Compared to a decade ago, the number of female solo travellers has skyrocketed amid the many bloggers and influencers flying the flag for female empowerment. New hashtags on social media have been introduced including #womenwhoexplore, #wearetravelgirls and #femmetravel to encourage women to be bold and adventurous.
Solo travelling for women can certainly feel intimidating with questions placed over safety, but a small leap of faith can go a long way and completely change what you thought you knew about the world, and, importantly, yourself. The message is loud and clear: we should not fear the challenge but embrace it. There’s no doubt, though, that some countries are better for women who are travelling alone, and if you’re plucking up the courage to plan your own odyssey, Japan is the ideal place to begin. Here’s why:
Himeji Castle - (image: Shing Lin Yoong)
Japan has one of the lowest crime rates in the world
Safety is at the top of the list of concerns preventing females from exploring the globe alone. Without the security of being in a group, there’s no one to watch your bag, or your back, and no one to put you at ease in an unfamiliar place. For a sense of safety, it’s good to let the statistics do the talking. According to the 2016 UNODC statistics (United Nations Office on Drugs & Crime) Japan was recognised as having the lowest murder rate in the world, and furthermore, consistently ranks among the top 10 safest countries in the world on the Global Peace Index. This being said, opportunistic crimes happen wherever you go, so be sure to pack a healthy dose of common sense.
Want a photo? No problem!
One of the downsides of travelling solo is that you’re rarely in any of the photos. Granted, this is a self-indulgent ‘problem’ – we don’t need to plaster a smiling image of ourselves in every destination and upload it to social media to prove we’ve been. Definitely not. But still, a photo allows us to relive precious moments from our travels that may otherwise get lost between the dust and clutter of our grey matter.

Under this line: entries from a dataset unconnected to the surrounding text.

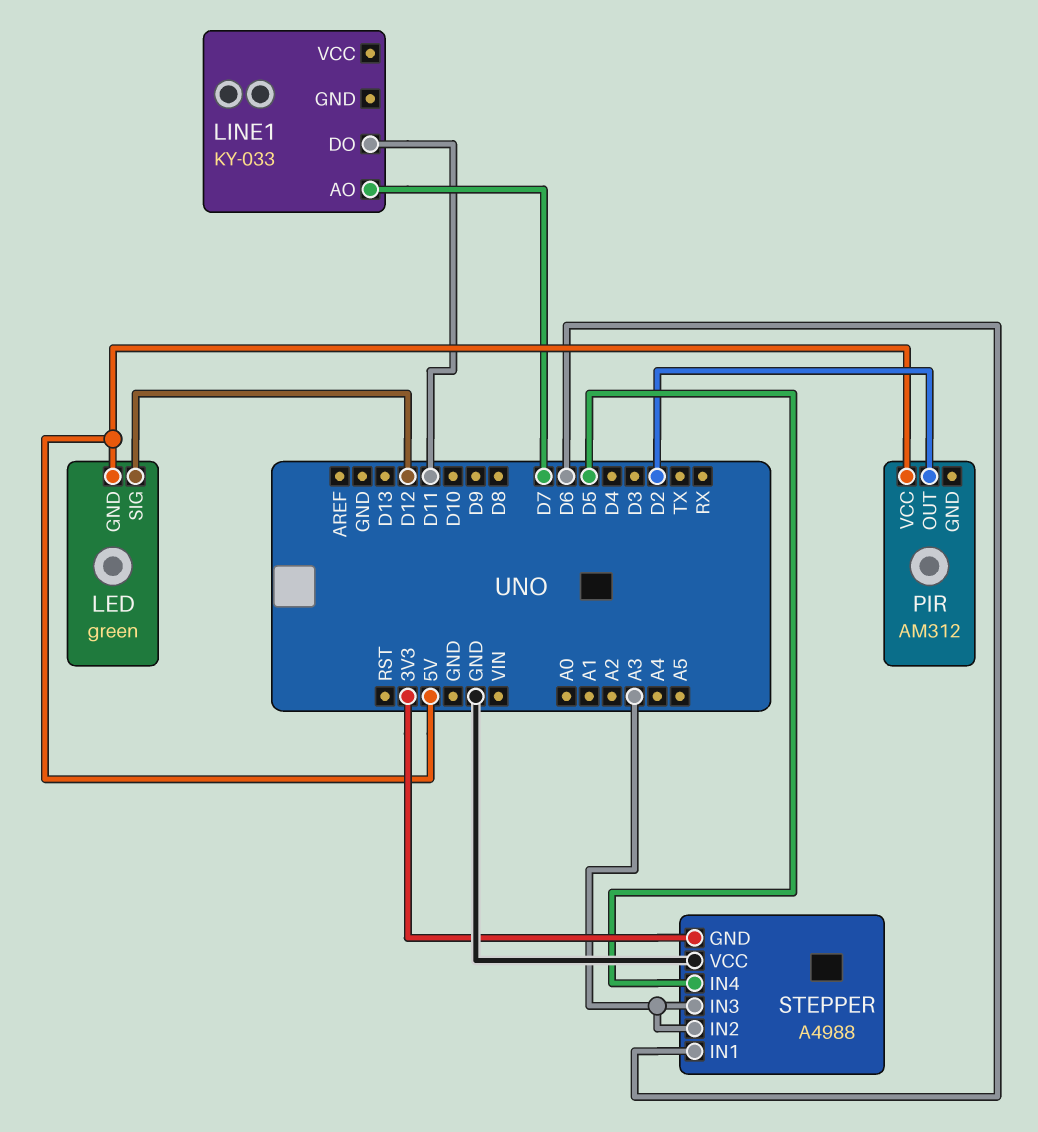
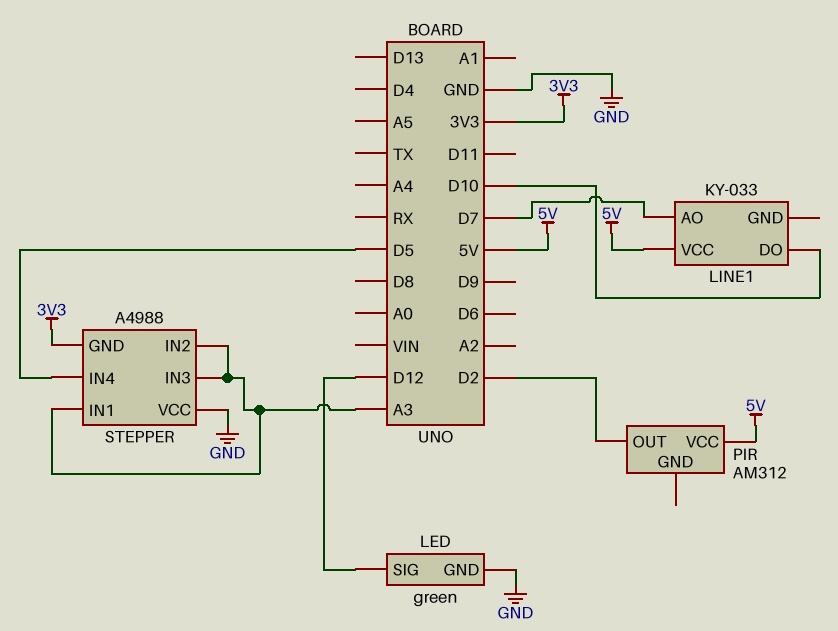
LED pin GND: 5V -> GND
LINE1 pin DO: D11 -> D10
LINE1 pin VCC: none -> 5V
STEPPER pin IN1: D6 -> A3

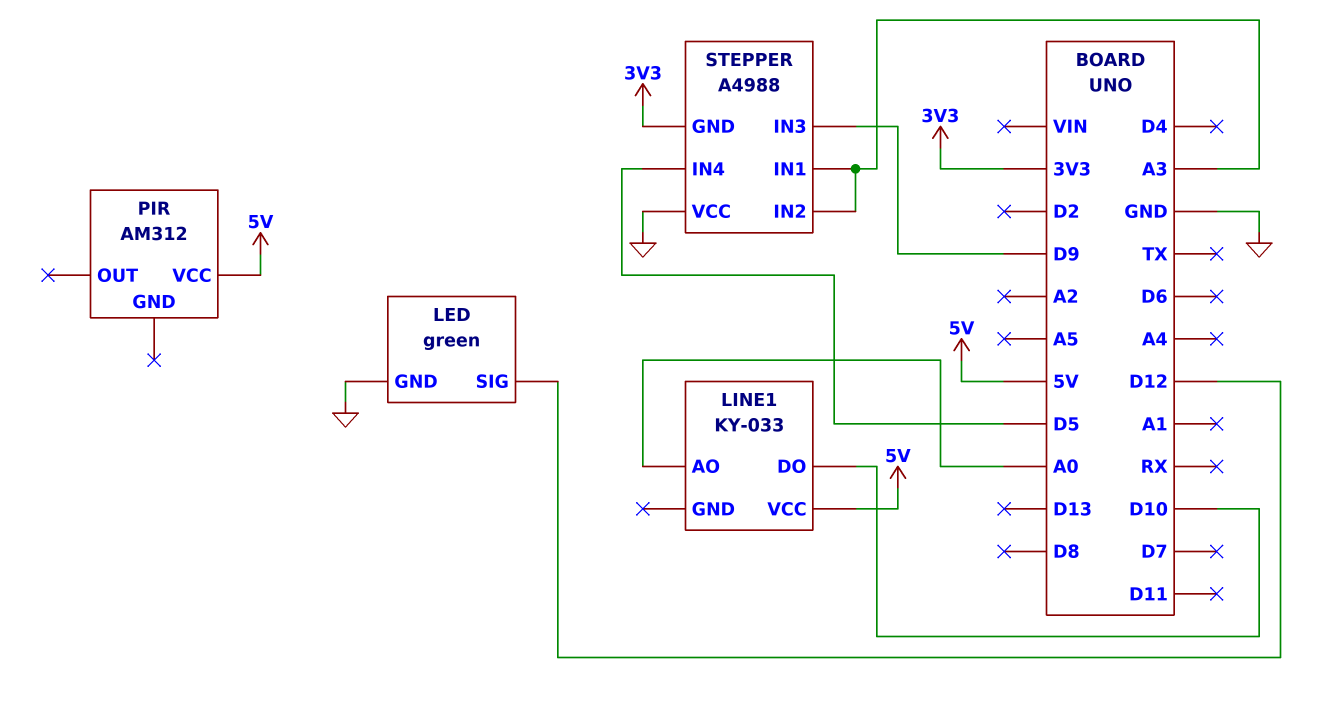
LINE1 pin AO: D7 -> A0
PIR pin OUT: D2 -> none
STEPPER pin IN3: A3 -> D9

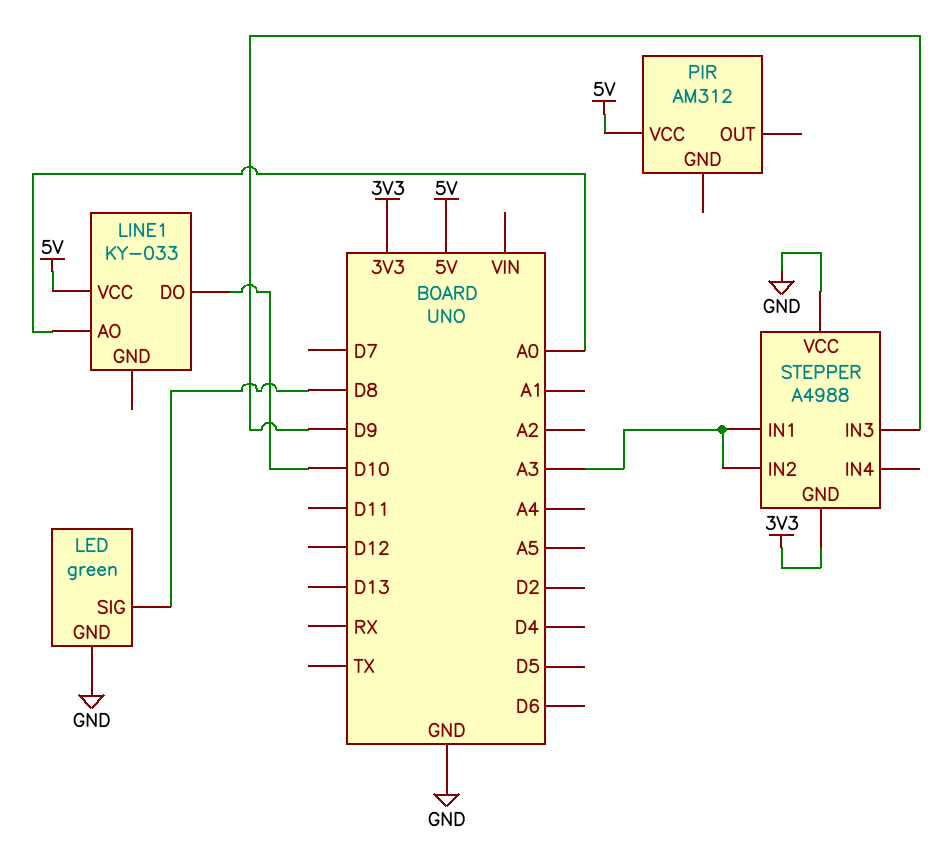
LED pin SIG: D12 -> D8
STEPPER pin IN4: D5 -> none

Now how many times have you asked a stranger to take your photo, only to see a wonky horizon or discover the top of your head has been chopped off? I’ve lost count. But in Japan it’s a different story. Every time I asked a passerby to take my photo, there wasn’t a blurry image or decapitated head in sight – the Japanese have perfected the art of photography down to a tee.
Kyoto - (image: Shing Lin Yoong)
It has the most efficient and safest transport in the world
What I struggle with the most when solo travelling is finding reliable transport. Taxis can be cripplingly expensive, I’ve been ripped off by tuk-tuk drivers in the past, and the rigmarole of bus cancellations have wrecked entire days of travelling. Using public transport can be tough and tiresome when you have to pass through the whole alphabet before getting from A to B.
Thankfully, there are none of these troubles when using the Shinkansen high-speed trains. They operate like clockwork and connect every major city together at 200mph. Since the Shinkansen has been running, impressively there hasn’t been a single passenger fatality or injury due to train accidents, so you’re definitely in safe hands. Furthermore, some lines such as the Keihan Main Line from Kyoto to Osaka, have women-only cars on their trains.
Fushimi Inari - (image: Shing Lin Yoong)
A place to express your individuality
Foreign countries often have different cultural standards of decency and sometimes even have laws relating to dress code, so it’s important to research the rules of the fashion police before arriving at your destination. Fortunately, Japan isn’t a difficult country to pack for and you should find most styles of dress are accepted. Though as a general rule of etiquette in any country, it’s a good idea to look at what the locals wear to assess what’s appropriate or not. In more rural areas of Japan, people tend to be more conservative so make wearing a top that covers your cleavage standard practice. However, in Tokyo anything goes!
I’ve always thought of fashion as an extension of someone’s personality, and Tokyo is the place to wear your personality in as much colour or craziness as you desire. If you love dressing up, then you’ll find your spiritual home in Harajuku. This area of Tokyo is renowned for its offbeat trends and subculture fashion, much of which has been influenced by video games, manga and anime to create their own aesthetic.
Miyajima - (image: Shing Lin Yoong)
The kindness of strangers
The greatest gift of solo travel has been those I’ve met along the way, even for only brief moments. I experienced many acts of kindness. During the times I got lost and needed directions, someone always came to my rescue. To my astonishment, a few people even went completely out of their way to walk me to where I needed to be. These gestures might be small, but they make a big difference to solo travellers.
It’s not always easy navigating a new place by yourself, but remember: fortune favours the bold.